Inequality is still important even if everybody is getting richer (I disagree that everybody is getting richer, but that's a different discussion). Because wealth and power concentrated in the hand of a few means that a few have outsized influence on politics and society, which is very much eroding the fundaments of how a democracy is supposed to work.
Furthermore, there are many studies showing that more wealth inequality results in more consumption in a society. Which is not good for many reasons.
> Until I see median real income start to actually go down, I just don't buy it.
Assuming you're intending "real" to mean the technical definition of "real" which is "adjusted for inflation", its basically been flat since 2019*, and that's using the government's inflation measures which abuse things like basket substitution and other hacks to hide the actual increases in the true cost of living. If you made better assumptions about inflation, you actually would see that median real income is down dramatically already over the past several decades.
Your assertion that it's "flat" is rather unconvincing after looking at that graph. It's clearly been rising relatively consistently. The dip for covid I think is especially understandable, and it's currently higher than it's ever been.

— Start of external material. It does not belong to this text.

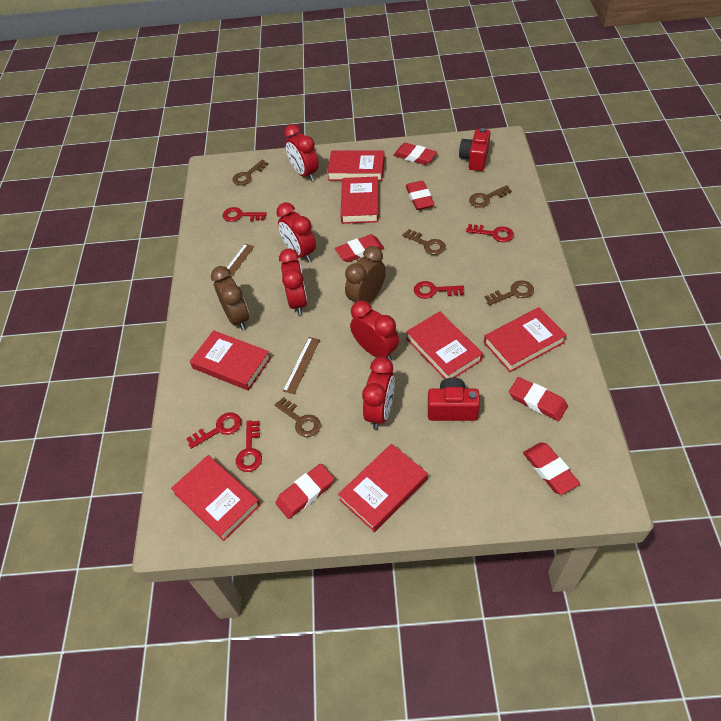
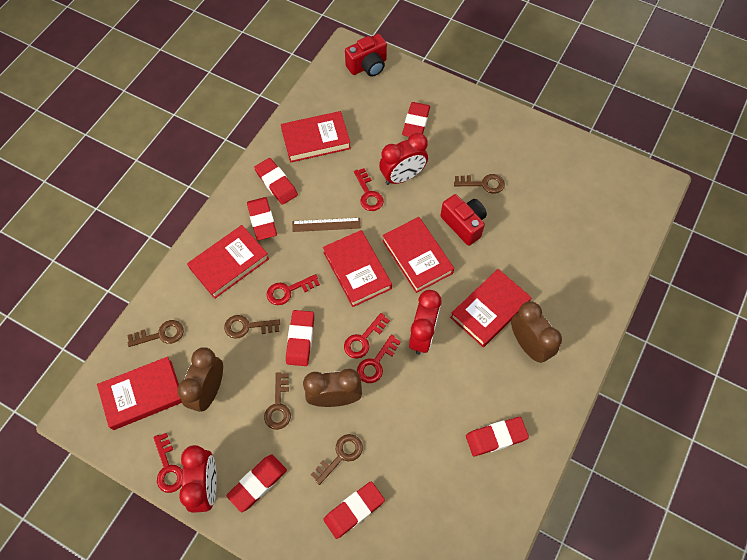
brown clock: [211,266,249,330] [345,246,386,303] = 2 -> [177,347,223,412] [303,369,362,407] [511,301,562,363] = 3
brown ruler: [213,244,254,286] [283,337,320,394] = 2 -> [292,218,360,232] = 1
red book: [171,455,261,541] [190,330,271,391] [327,151,385,181] [338,444,428,532] [340,176,378,224] [406,311,483,379] [484,307,567,372] = 7 -> [97,357,182,430] [187,225,269,299] [281,111,351,163] [323,230,392,307] [382,217,454,293] [450,269,531,347] = 6
red clock: [276,202,316,262] [279,248,307,315] [284,124,319,181] [350,301,399,361] [362,357,395,429] = 5 -> [179,445,217,513] [379,133,428,185] [409,290,441,355] = 3
red eraser: [276,464,334,519] [335,234,384,262] [393,143,437,165] [406,181,435,210] [509,377,568,421] [523,442,580,495] = 6 -> [226,454,287,512] [247,197,277,240] [254,158,298,205] [286,310,314,366] [323,481,385,539] [402,102,430,137] [466,417,529,456] = 7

44% housing, 8% medicine, 14% food. I don't see how these number are manipulated to the point of malicious data picking. They also publish their methodology.
It dipped during the covid recession and then recovered to an all time high. Is this your first time looking at an economic chart? It doesn't need to increase every quarter for it to have a very strongly increasing trend.
If you actually look at the rest of the graph, you'd quickly notice that 2 year dips are entirely normal. The overall trend is consistent. And it's risen over 5% in the last 4 years. Those are the 4 years since ChatGPT.